Texto proporcionado
==================================================

El presidente del Partido Popular ha comprendido que la mejor forma de conquistar la Moncloa es imitar el lento paso de la tortuga y no el comportamiento alocado de la liebre. Sea Esopo, La Fontaine o Samaniego el autor de la fábula, la moraleja es la misma: se llega mejor a la meta con paciencia y constancia que con impaciencia y arrogancia.
En el debate sobre la moción de censura contra Pedro Sánchez presentada por su ex compañero Santiago Abascal, dejó que el canguro político en que se ha convertido Vox diera todos los saltos posibles sobre la democracia mientras se sentaba a esperar su turno. Si el marsupial atacaba al Gobierno con todo lo que tenía a su alcance, él llevaba decidido y muy decidido que abandonaba su condición pública de lepórido y pasaba a integrarse en la familia de los quelonios.
Mejor protegerse con un buen caparazón de los ataques políticos y judiciales que iba a recibir su partido que intentar soslayarlos en una huída hacia adelante que le llevaría a caer exhausto antes de cruzar la ansiada meta del palacio de la Moncloa.
Puede que se lo aconsejaran en el partido, convencidos de que la presidencia de Pedro Sánchez no estaba en peligro y que la legislatura iba a durar cuatro años pese a las discrepancias internas entre las dos fuerzas políticas que forman el Gobierno. Pero puede que lo decidiera mientras que Isabel, su mujer, les narraba a Paloma y Pablo la fábula de la liebre y la tortuga, y viera que la aplicación de la moraleja en su vida política le llevaba a alejarse lo más posible de la derecha más dura del país, y aprovechar la evidente ruptura del centro que había representado Ciudadanos con Albert Rivera para regresar a ese espacio electoral del que nunca debió alejarse su partido.
Adiós calculado, pero firme a sus alianzas con Vox para seguir gobernando en Madrid, en Andalucía, en Murcia y en Castilla y León, con la vista puesta en ese otro quelonio más pequeño que es Ciudadanos con Inés Arrimadas.

==================================================

Extracto de datos
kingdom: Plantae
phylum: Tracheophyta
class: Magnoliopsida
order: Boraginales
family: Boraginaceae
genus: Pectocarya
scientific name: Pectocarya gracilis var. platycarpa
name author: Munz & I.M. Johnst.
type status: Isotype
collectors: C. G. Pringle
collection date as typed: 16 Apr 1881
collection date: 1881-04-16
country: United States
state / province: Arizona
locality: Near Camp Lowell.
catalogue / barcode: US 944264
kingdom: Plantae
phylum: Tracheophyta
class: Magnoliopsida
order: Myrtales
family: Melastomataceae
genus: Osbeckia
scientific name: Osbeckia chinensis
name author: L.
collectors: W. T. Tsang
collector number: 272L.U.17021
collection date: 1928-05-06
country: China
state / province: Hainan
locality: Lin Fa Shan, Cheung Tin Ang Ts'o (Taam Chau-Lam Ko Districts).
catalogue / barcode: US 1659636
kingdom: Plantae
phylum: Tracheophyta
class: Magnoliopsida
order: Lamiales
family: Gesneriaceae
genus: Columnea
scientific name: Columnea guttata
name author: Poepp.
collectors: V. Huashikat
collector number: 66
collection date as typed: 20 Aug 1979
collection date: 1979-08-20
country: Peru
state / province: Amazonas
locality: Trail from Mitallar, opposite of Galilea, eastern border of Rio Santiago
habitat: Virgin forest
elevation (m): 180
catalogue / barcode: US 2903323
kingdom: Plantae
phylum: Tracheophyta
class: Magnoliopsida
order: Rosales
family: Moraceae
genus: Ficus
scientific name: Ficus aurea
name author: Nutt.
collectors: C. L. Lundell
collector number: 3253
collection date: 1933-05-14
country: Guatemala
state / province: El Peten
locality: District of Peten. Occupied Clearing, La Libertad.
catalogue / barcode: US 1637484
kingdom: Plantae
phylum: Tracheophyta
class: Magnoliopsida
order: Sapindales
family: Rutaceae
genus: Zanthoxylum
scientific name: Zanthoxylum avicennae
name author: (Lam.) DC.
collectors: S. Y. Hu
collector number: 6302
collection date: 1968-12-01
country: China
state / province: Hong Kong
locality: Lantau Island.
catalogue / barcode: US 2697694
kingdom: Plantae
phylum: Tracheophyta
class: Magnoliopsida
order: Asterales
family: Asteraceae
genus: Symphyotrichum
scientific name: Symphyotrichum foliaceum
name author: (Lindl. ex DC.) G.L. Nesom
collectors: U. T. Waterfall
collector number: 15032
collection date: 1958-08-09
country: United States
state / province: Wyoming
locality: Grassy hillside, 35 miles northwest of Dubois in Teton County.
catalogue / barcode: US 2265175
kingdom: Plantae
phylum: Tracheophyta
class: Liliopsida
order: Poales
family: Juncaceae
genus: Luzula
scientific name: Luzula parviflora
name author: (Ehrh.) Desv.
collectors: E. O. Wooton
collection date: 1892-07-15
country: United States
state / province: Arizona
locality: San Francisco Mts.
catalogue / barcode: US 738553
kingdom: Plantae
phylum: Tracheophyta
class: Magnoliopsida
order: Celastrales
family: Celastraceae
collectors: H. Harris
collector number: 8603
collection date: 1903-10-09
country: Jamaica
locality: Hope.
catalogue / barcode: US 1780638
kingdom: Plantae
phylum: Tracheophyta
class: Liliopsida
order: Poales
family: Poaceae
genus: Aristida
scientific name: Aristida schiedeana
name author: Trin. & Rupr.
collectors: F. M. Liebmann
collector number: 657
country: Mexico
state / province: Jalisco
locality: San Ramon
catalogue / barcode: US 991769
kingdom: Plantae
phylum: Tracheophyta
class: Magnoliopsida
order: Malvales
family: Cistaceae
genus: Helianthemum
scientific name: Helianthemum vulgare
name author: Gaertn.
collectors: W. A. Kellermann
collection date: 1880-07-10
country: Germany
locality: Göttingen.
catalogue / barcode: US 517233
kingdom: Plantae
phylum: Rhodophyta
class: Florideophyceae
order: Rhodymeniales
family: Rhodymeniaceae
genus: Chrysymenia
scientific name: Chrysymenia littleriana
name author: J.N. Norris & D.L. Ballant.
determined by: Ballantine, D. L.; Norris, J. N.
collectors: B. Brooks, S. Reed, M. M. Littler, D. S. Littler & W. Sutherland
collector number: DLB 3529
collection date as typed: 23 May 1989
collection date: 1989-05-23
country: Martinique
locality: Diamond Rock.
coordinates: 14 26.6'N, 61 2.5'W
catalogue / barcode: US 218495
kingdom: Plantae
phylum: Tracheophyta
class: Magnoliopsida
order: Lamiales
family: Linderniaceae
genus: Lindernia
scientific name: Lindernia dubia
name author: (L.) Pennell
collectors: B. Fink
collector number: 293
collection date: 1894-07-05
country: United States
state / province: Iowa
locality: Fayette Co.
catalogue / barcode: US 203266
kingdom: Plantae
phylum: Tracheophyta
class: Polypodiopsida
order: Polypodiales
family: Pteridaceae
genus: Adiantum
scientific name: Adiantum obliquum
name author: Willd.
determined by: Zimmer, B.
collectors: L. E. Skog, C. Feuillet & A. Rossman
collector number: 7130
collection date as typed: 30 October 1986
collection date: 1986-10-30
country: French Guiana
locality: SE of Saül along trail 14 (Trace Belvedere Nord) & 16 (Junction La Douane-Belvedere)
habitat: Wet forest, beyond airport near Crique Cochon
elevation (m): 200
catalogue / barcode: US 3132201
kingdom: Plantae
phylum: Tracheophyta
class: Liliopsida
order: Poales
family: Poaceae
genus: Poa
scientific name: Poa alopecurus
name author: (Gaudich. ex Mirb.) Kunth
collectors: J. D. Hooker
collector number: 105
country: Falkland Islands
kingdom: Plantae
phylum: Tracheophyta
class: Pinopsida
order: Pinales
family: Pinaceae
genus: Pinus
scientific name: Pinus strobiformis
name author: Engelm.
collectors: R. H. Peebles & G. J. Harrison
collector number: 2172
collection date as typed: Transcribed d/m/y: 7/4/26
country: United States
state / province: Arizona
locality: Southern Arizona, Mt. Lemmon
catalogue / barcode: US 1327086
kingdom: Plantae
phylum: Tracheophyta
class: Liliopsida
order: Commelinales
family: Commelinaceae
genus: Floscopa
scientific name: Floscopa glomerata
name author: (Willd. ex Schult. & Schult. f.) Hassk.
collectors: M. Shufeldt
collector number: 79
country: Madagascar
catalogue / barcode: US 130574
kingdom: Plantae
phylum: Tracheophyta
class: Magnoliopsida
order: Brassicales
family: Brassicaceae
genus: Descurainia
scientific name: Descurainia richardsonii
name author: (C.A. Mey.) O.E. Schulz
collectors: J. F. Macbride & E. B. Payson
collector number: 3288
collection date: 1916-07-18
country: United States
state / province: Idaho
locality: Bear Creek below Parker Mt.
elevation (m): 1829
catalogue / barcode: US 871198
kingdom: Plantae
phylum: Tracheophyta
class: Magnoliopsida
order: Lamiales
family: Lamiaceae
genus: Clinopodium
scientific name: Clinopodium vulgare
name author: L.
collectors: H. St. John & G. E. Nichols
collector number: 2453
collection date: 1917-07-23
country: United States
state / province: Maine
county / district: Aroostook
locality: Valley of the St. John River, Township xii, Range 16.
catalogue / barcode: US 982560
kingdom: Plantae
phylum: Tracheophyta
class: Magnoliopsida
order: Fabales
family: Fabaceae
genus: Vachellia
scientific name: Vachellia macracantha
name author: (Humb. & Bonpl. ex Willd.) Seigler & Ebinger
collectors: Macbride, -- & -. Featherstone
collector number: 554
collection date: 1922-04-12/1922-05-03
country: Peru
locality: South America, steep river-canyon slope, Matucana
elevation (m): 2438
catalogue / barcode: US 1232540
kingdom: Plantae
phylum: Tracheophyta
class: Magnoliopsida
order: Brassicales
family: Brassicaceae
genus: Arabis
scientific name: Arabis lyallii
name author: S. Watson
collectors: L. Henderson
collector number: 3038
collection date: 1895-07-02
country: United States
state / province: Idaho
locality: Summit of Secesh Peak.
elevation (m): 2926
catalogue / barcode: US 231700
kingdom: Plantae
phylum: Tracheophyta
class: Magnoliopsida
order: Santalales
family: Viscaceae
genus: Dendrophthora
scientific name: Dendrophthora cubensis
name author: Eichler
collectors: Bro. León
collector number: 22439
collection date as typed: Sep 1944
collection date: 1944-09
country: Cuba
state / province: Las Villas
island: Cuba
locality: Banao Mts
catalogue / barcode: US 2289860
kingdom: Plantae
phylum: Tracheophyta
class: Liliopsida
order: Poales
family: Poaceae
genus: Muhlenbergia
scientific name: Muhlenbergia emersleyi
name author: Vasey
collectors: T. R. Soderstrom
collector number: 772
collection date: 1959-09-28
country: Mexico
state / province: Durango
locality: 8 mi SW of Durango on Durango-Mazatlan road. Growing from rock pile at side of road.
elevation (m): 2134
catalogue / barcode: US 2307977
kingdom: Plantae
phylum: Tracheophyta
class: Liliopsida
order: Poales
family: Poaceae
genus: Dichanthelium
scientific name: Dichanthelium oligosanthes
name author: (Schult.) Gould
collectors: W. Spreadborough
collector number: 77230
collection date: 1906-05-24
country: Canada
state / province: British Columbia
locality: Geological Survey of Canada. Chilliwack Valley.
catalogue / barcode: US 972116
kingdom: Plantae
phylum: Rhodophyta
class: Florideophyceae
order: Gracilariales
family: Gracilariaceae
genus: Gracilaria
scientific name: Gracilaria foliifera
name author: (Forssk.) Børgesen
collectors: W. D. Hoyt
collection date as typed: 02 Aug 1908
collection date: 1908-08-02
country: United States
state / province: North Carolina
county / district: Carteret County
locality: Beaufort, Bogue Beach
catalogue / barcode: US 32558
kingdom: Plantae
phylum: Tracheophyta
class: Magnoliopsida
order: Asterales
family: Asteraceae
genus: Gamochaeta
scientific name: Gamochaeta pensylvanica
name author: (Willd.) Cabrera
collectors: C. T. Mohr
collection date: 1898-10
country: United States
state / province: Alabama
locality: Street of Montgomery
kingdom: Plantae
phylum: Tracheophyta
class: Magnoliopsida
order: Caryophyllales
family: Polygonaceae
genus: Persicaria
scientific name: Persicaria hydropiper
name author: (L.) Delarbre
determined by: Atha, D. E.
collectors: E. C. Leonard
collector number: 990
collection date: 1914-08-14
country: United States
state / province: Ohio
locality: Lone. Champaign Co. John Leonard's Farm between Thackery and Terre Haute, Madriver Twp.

==================================================

Descripción de la tarea
Copia sin cambios el fragmento del texto sobre la liebre y la tortuga que va desde «El presidente del» hasta «impaciencia y arrogancia.», ambos incluidos.

Espacio de respuesta
El presidente del Partido Popular ha comprendido que la mejor forma de conquistar la Moncloa es imitar el lento paso de la tortuga y no el comportamiento alocado de la liebre. Sea Esopo, La Fontaine o Samaniego el autor de la fábula, la moraleja es la misma: se llega mejor a la meta con paciencia y constancia que con impaciencia y arrogancia.